Problem ▸
Look through the records below for the line holding "non-Hodgkin's type, Low". Write it out exactly, with each following line through the line holding "(3,3'-diaminobenzidine) immunohistochemical staining".

Supplied material ▸

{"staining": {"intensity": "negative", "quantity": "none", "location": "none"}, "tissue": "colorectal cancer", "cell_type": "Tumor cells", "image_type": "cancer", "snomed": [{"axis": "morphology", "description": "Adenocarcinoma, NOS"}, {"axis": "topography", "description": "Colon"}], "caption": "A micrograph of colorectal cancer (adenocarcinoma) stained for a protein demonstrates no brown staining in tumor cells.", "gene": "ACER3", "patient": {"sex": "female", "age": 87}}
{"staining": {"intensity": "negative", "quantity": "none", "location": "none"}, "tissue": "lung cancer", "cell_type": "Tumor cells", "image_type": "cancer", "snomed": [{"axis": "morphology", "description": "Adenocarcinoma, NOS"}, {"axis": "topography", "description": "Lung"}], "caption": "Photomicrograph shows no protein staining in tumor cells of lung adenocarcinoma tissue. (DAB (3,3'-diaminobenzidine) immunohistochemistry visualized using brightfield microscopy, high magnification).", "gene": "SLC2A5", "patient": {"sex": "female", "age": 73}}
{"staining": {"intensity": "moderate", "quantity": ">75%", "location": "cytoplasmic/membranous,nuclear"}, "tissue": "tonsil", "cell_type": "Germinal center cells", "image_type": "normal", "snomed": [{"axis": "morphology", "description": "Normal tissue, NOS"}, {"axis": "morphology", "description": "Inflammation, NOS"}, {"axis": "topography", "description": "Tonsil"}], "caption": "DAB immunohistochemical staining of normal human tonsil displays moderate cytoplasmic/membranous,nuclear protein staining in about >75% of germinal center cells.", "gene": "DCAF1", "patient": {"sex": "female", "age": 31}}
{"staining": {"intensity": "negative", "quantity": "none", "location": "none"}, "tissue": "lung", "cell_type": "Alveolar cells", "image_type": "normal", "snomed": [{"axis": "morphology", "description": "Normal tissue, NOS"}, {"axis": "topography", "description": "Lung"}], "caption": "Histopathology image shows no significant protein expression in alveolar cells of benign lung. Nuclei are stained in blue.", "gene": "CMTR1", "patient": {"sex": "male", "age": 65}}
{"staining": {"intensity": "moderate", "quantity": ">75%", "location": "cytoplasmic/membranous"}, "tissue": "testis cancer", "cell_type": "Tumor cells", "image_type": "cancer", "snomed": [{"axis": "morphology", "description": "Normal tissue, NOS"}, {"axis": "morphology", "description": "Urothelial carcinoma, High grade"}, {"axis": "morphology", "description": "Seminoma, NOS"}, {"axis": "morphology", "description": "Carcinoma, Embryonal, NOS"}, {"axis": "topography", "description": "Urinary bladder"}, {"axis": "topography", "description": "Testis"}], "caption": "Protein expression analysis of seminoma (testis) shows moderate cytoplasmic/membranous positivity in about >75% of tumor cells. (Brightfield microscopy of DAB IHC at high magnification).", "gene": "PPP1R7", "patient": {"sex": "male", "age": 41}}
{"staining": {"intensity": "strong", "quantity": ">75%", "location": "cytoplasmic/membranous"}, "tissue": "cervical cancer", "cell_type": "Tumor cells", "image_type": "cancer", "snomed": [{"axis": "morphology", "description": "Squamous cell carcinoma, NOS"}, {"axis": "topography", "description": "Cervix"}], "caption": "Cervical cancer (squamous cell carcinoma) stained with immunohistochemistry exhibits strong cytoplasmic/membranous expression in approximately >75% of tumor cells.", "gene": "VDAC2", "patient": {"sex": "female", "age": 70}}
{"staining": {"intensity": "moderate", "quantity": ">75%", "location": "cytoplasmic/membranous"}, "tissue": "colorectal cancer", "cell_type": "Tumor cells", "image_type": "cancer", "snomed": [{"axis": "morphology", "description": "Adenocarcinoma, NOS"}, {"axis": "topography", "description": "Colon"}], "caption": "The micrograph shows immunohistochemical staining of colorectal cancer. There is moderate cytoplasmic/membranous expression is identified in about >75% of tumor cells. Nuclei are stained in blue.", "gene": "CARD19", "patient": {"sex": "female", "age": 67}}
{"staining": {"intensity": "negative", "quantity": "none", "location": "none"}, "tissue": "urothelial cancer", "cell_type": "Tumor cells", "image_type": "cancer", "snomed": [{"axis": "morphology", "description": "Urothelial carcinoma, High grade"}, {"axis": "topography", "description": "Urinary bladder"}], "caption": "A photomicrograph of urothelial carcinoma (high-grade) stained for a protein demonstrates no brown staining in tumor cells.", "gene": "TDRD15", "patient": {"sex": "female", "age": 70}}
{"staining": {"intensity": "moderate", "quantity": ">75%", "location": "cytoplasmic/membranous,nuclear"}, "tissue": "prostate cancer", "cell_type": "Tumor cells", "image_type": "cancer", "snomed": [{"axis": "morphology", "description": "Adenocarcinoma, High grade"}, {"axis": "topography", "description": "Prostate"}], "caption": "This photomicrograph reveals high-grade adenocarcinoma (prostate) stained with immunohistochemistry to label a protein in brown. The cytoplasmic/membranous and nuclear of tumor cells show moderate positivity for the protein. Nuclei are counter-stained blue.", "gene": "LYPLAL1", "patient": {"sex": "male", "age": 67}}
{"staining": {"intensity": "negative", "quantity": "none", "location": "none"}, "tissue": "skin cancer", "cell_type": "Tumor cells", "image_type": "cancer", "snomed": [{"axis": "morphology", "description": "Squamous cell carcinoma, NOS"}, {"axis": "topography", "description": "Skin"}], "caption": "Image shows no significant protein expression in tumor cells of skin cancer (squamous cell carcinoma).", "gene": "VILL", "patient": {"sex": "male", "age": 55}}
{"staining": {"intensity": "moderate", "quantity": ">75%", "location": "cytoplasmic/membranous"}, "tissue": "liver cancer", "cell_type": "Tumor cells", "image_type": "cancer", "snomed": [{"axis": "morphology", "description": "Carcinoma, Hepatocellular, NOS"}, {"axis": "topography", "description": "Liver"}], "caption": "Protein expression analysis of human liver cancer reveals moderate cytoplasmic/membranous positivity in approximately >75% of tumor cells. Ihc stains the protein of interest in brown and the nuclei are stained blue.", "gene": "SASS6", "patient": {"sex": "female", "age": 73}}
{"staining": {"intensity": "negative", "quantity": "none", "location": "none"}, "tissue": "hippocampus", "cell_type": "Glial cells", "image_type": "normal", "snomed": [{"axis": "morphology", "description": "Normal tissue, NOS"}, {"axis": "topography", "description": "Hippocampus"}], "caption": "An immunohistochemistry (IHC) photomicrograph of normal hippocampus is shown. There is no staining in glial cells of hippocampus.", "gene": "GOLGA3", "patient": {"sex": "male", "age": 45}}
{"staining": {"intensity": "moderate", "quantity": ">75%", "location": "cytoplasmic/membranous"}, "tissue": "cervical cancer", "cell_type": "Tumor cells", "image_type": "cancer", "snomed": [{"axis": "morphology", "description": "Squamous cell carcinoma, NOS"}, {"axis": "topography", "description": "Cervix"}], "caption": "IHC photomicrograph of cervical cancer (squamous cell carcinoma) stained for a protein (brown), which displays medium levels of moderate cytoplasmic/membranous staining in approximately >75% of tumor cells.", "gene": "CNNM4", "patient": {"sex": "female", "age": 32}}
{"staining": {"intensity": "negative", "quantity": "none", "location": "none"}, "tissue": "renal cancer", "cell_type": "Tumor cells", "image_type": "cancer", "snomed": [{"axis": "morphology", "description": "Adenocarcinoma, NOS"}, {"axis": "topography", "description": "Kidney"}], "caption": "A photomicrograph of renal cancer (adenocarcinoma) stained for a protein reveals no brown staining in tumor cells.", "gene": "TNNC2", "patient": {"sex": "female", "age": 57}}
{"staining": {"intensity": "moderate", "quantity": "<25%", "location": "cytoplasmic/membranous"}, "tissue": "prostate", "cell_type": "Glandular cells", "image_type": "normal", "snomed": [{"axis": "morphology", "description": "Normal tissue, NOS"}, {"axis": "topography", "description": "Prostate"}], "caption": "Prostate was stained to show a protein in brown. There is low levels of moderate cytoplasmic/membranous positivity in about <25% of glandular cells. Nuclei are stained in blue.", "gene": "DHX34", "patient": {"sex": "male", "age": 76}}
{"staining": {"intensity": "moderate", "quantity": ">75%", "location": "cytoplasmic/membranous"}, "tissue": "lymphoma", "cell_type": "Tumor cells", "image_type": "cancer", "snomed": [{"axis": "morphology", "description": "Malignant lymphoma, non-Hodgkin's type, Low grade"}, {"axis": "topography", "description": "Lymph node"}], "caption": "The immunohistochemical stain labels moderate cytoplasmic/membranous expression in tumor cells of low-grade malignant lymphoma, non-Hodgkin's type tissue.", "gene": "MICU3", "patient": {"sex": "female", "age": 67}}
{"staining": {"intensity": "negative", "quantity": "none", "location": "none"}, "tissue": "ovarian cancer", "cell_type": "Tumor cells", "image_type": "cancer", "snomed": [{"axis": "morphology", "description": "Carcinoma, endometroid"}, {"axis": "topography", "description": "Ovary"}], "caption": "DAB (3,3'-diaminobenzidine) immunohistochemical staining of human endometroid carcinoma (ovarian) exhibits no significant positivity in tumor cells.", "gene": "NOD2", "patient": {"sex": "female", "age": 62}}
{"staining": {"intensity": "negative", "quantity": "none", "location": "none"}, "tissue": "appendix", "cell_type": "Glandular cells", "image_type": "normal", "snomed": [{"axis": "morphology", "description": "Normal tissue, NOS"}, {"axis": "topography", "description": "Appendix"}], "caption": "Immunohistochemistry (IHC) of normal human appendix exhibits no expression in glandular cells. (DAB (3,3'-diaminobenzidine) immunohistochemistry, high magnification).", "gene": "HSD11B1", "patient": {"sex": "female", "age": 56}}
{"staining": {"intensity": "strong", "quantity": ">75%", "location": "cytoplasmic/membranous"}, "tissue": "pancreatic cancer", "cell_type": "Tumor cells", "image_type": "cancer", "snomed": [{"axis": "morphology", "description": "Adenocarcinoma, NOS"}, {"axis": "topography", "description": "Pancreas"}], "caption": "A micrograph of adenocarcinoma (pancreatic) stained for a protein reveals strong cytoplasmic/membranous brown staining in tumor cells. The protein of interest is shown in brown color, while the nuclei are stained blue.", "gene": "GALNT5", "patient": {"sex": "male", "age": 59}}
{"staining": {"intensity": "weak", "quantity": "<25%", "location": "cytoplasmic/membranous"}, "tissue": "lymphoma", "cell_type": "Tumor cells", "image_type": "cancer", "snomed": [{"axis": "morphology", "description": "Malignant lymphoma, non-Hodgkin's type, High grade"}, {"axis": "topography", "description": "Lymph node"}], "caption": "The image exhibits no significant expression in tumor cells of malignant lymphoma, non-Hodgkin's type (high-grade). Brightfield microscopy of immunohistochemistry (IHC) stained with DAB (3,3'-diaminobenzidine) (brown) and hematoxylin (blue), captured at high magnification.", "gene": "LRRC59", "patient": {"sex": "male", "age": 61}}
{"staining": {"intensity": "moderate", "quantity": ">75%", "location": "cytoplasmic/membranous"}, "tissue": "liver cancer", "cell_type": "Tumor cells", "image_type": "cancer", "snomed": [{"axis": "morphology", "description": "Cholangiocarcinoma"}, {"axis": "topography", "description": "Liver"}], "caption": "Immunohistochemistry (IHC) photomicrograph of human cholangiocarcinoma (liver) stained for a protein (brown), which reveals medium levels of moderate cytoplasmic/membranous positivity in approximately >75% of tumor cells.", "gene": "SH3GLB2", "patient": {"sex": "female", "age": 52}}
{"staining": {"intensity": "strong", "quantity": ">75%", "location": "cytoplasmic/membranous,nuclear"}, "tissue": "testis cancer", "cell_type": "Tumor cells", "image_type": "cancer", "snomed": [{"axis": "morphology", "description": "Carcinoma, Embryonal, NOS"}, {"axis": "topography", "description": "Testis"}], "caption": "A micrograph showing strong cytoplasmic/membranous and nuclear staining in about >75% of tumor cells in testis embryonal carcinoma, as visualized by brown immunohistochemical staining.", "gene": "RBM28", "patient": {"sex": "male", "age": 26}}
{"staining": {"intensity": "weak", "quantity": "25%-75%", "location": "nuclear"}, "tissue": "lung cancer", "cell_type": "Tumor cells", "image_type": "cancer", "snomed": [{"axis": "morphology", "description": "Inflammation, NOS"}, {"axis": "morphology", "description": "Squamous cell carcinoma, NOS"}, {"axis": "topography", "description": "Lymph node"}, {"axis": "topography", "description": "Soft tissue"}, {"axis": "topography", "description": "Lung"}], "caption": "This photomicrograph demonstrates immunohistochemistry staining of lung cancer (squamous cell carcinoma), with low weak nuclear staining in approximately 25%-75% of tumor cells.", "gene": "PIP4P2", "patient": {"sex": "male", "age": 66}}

Completed task ▸
{"staining": {"intensity": "moderate", "quantity": ">75%", "location": "cytoplasmic/membranous"}, "tissue": "lymphoma", "cell_type": "Tumor cells", "image_type": "cancer", "snomed": [{"axis": "morphology", "description": "Malignant lymphoma, non-Hodgkin's type, Low grade"}, {"axis": "topography", "description": "Lymph node"}], "caption": "The immunohistochemical stain labels moderate cytoplasmic/membranous expression in tumor cells of low-grade malignant lymphoma, non-Hodgkin's type tissue.", "gene": "MICU3", "patient": {"sex": "female", "age": 67}}
{"staining": {"intensity": "negative", "quantity": "none", "location": "none"}, "tissue": "ovarian cancer", "cell_type": "Tumor cells", "image_type": "cancer", "snomed": [{"axis": "morphology", "description": "Carcinoma, endometroid"}, {"axis": "topography", "description": "Ovary"}], "caption": "DAB (3,3'-diaminobenzidine) immunohistochemical staining of human endometroid carcinoma (ovarian) exhibits no significant positivity in tumor cells.", "gene": "NOD2", "patient": {"sex": "female", "age": 62}}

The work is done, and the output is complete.